Une respiration dans la remontée de l’euro

Source : Bloomberg, Equinoxe – mai 2023

Ecouter les oiseaux. Twitter ne s’est pas illustré positivement cette semaine, mais le réseau social reste un terrain de jeu privilégié pour les analystes. La très sérieuse Réserve fédérale américaine vient de sortir un nouvel indicateur de sentiment de marché à partir de l’analyse algorithmique des messages échangés. Conclusion : traîner sur Twitter comme le fait votre humble serviteur n’est pas que du temps perdu !

 

En vrac spécial IA

Partir de la techno. Une vidéo de vulgarisation par l’excellent blog Science étonnante sur la façon dont fonctionne le fameux chatGPT.
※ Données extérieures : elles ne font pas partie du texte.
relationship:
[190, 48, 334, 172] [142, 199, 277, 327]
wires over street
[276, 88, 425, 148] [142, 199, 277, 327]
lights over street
Eclairer le débat. Un article un peu long mais très complet de fipaddict sur les plus et les moins de l’IA d’un point de vue de croissance économique, de politique économique et sociale. Conclusion : il y a plus de positif que de négatif !

Explorer les risques. Si les IA apprennent de ce qu’elles trouvent sur internet et que ce qui est écrit sur internet provient des IA, est-ce que tout ça ne va pas tourner en rond et raconter n’importe quoi ? C’est le sujet de ce blog sur le test de Turing inversé.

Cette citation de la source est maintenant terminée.